The Parachuted Hybrid CATE Estimator with Bootstrap Methods for Inference

Authors: Xianlin Sun, Stephen Man Sing Lee,

Presenting Author: Xianlin Sun*

In our study, we introduce a novel estimator for the Conditional Average Treatment Effect (CATE), termed the parachuted estimator, notable for its double robustness. This means it remains consistent if either the propensity score model or the conditioned expected outcome model is correctly specified, and uniquely, it still performs reliably even if both models are misspecified, albeit at a slower convergence rate similar to non-parametric estimators. Our method combines parametric techniques from Augmented Direct Learning with non-parametric kernel estimation strategies, achieving optimal convergence rates and maintaining consistency.

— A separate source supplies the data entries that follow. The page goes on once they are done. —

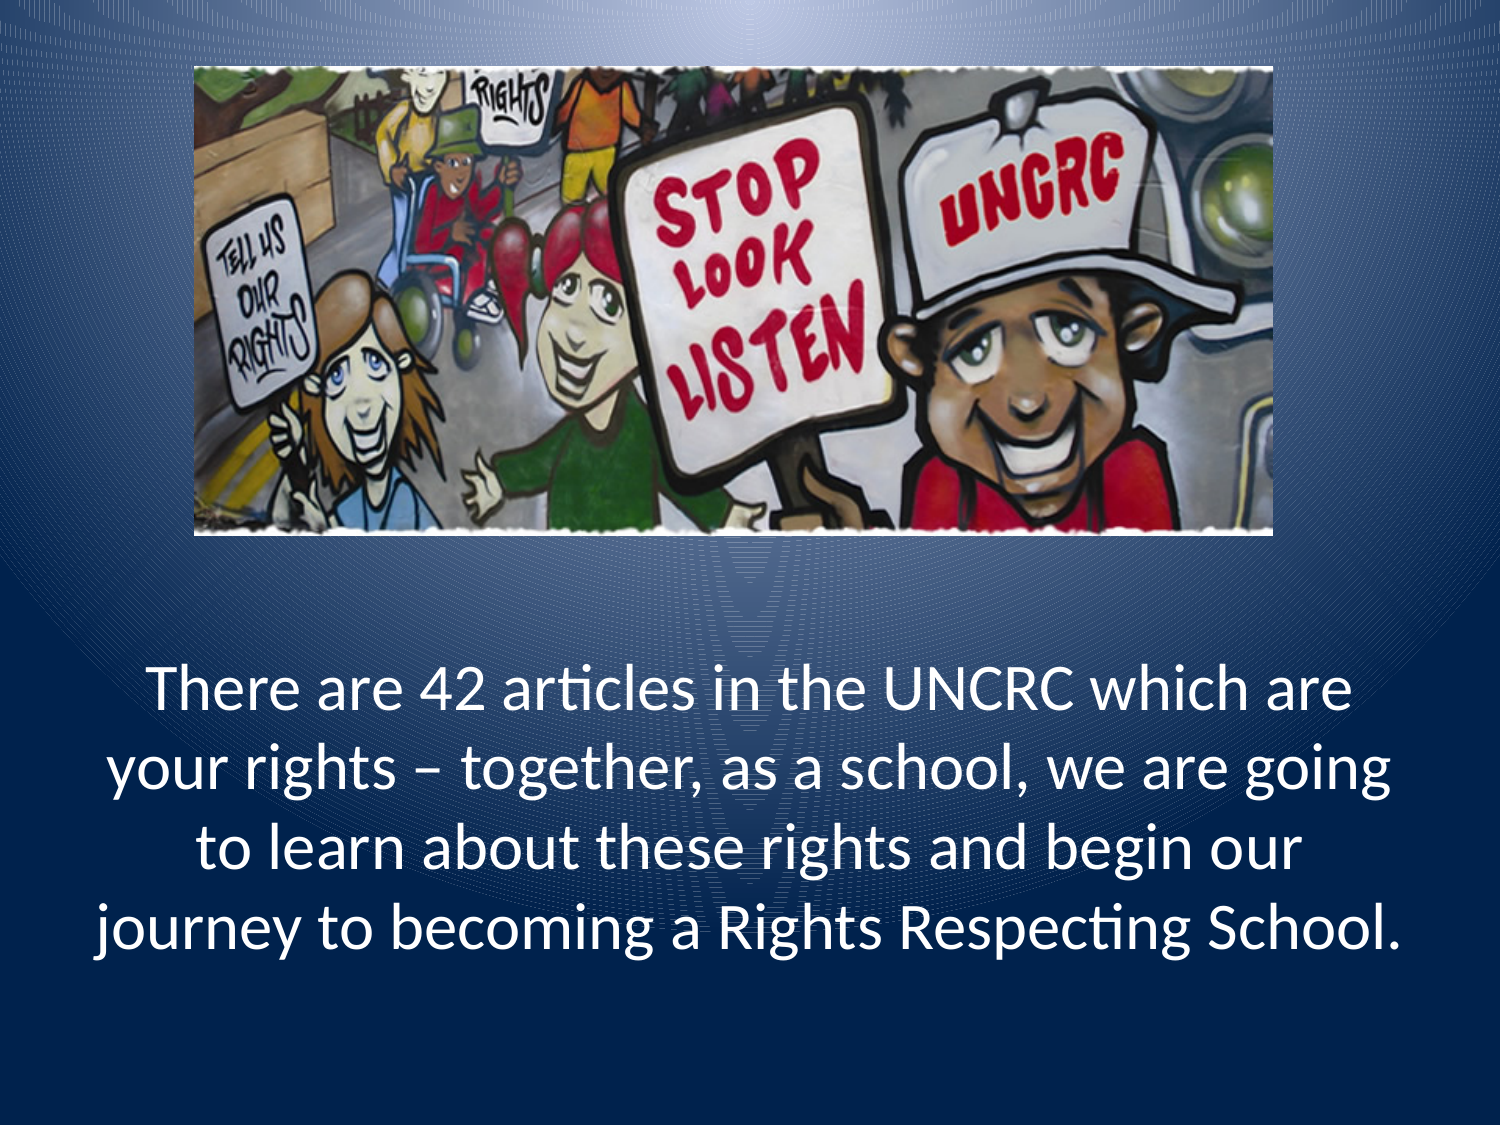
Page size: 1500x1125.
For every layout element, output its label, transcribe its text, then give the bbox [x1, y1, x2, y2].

picture [194, 66, 1274, 536]
list There are 42 articles in the UNCRC which are your rights – together, as a school, we are going to learn about these rights and begin our journey to becoming a Rights Respecting School. [75, 262, 1425, 1005]
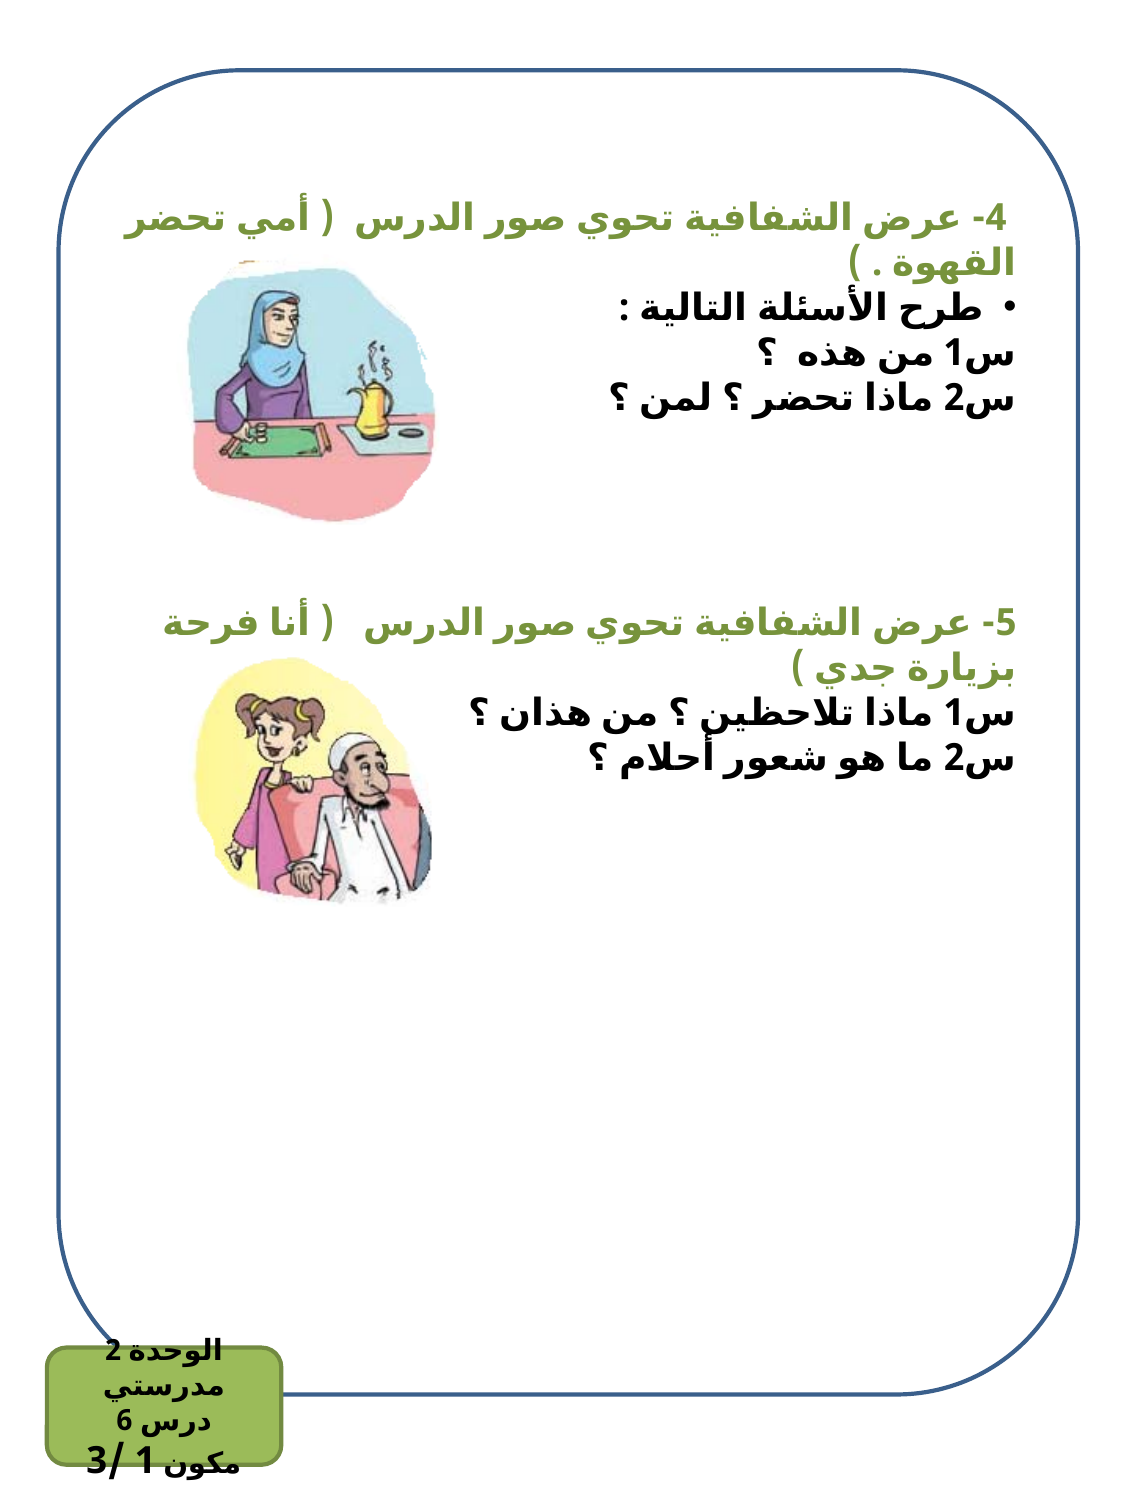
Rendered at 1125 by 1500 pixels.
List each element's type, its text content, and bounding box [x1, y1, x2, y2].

text_box الوحدة 2 مدرستي درس 6 مكون 1 /3 [44, 1345, 284, 1467]
text_box [56, 68, 1081, 1397]
picture [187, 655, 435, 910]
text_box 4- عرض الشفافية تحوي صور الدرس ( أمي تحضر القهوة . ) طرح الأسئلة التالية : س1 من هذه ؟ س2 ماذا تحضر ؟ لمن ؟ 5- عرض الشفافية تحوي صور الدرس ( أنا فرحة بزيارة جدي ) س1 ماذا تلاحظين ؟ من هذان ؟ س2 ما هو شعور أحلام ؟ [93, 140, 1032, 831]
picture [175, 253, 444, 528]
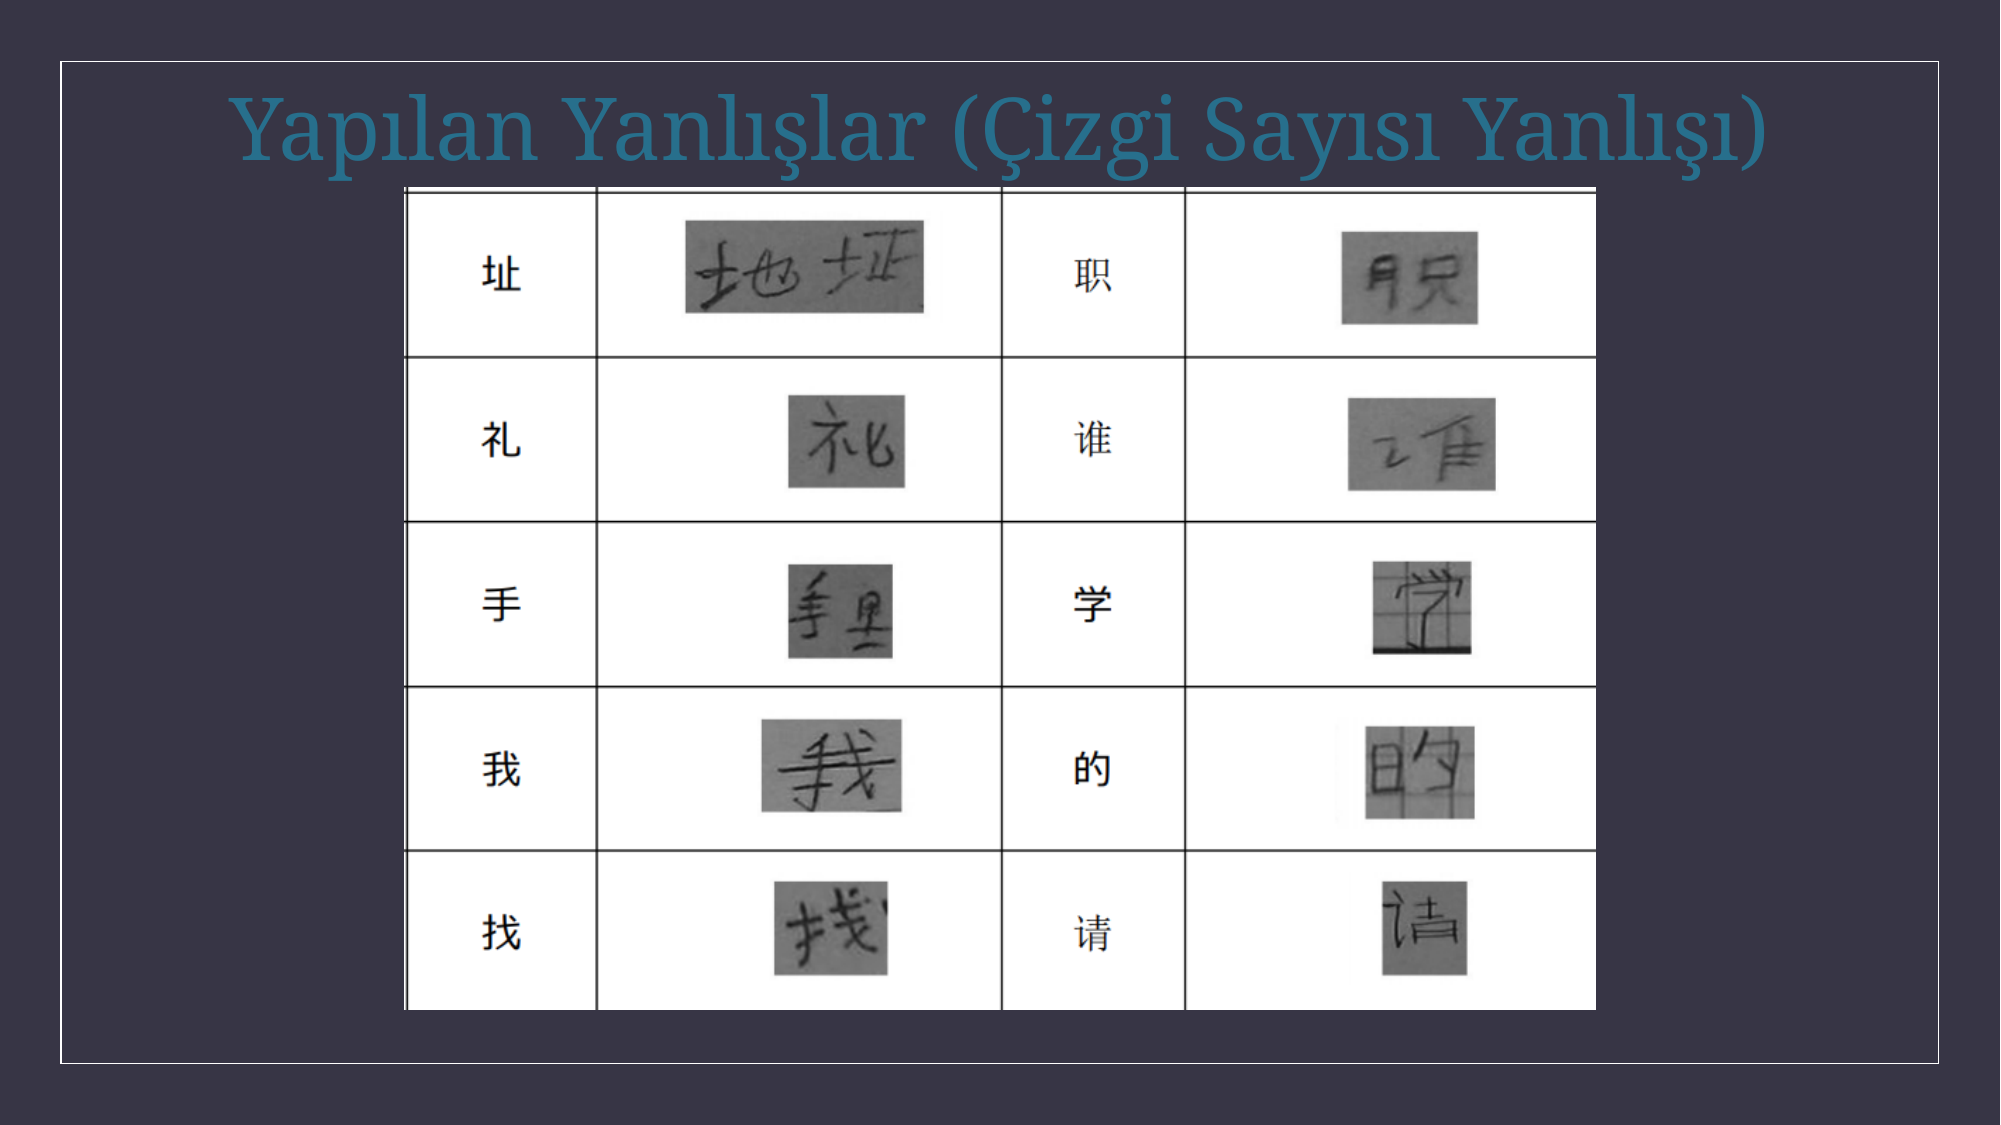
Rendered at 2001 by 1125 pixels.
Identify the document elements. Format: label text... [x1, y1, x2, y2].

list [404, 187, 1596, 1010]
title Yapılan Yanlışlar (Çizgi Sayısı Yanlışı) [174, 77, 1825, 188]
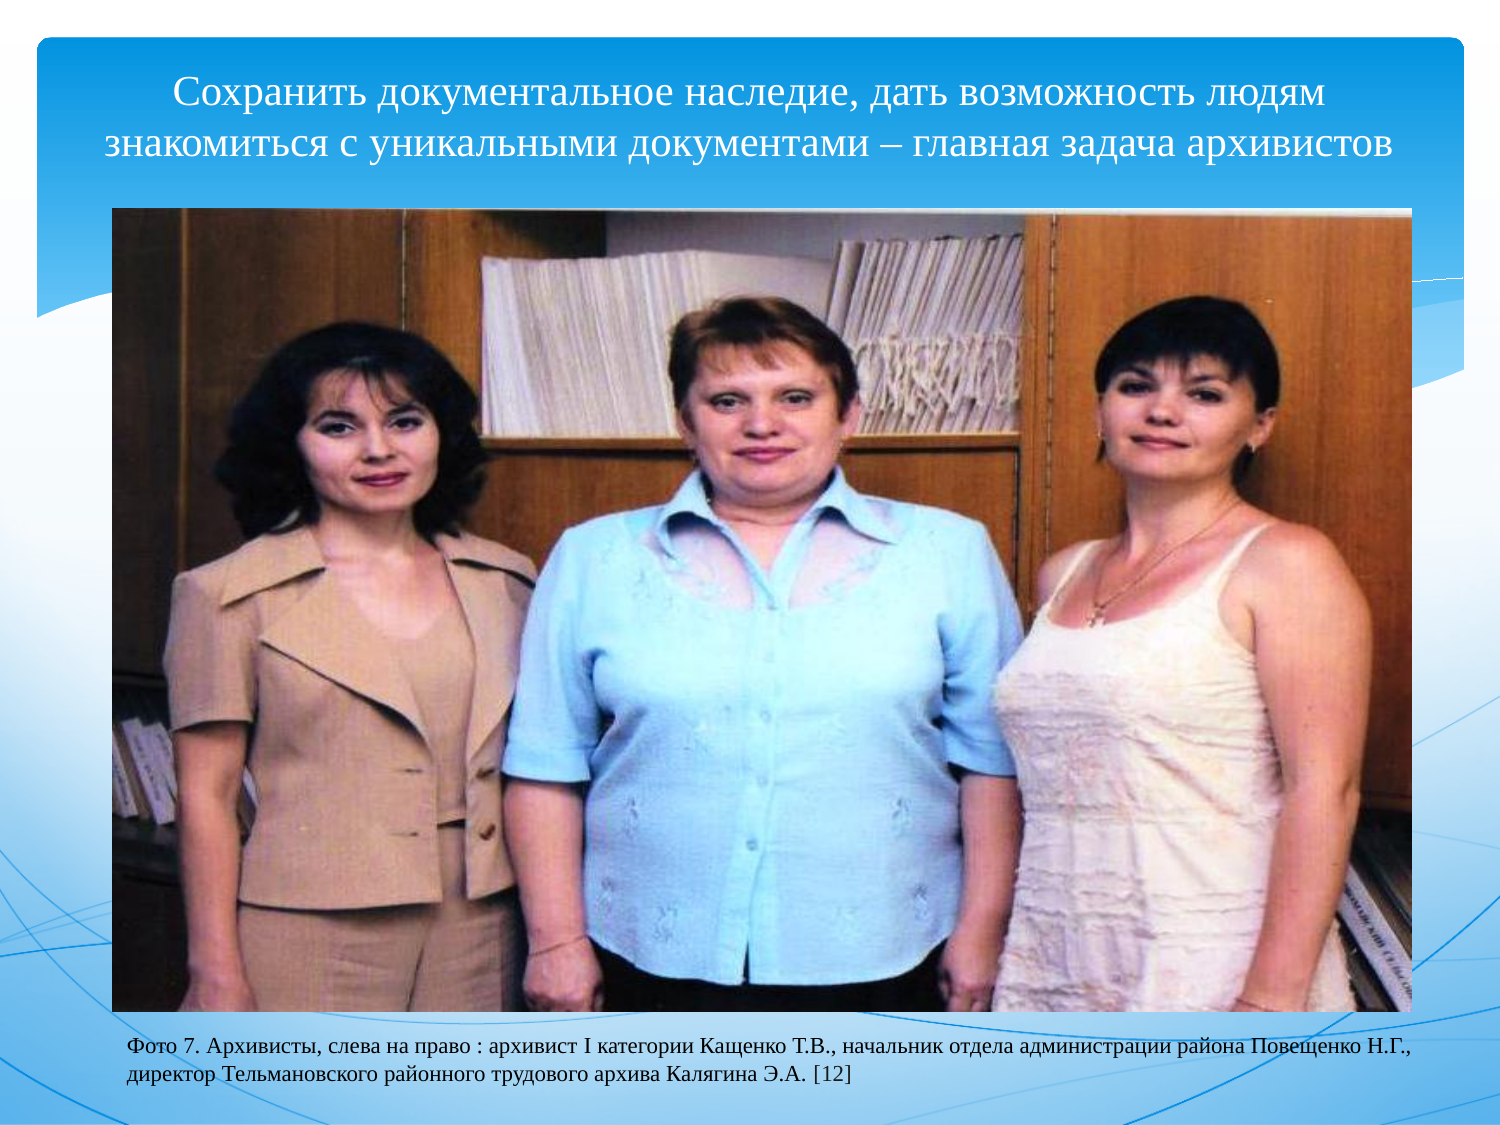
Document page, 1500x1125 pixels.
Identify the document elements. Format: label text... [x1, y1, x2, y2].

text_box Фото 7. Архивисты, слева на право : архивист I категории Кащенко Т.В., начальник отдела администрации района Повещенко Н.Г., директор Тельмановского районного трудового архива Калягина Э.А. [12] [112, 1023, 1459, 1121]
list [111, 207, 1412, 1012]
title Сохранить документальное наследие, дать возможность людям знакомиться с уникальными документами – главная задача архивистов [75, 30, 1425, 197]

A pivotal achievement of this research is the derivation of the asymptotic distribution for this hybrid estimator. This distribution is characterized by having its mean aligned with the estimated target—the true CATE—and its variance describable through a closed-form expression. Moreover, our investigation extends into the statistical inference concerning our parachuted estimator for CATE via established bootstrap techniques. Through rigorous theoretical analysis grounded in the work of Chatterjee and Bose (2005), we provide substantive proof affirming that these bootstrap methods yield consistent estimations within our specified framework, subject to certain regular constraints.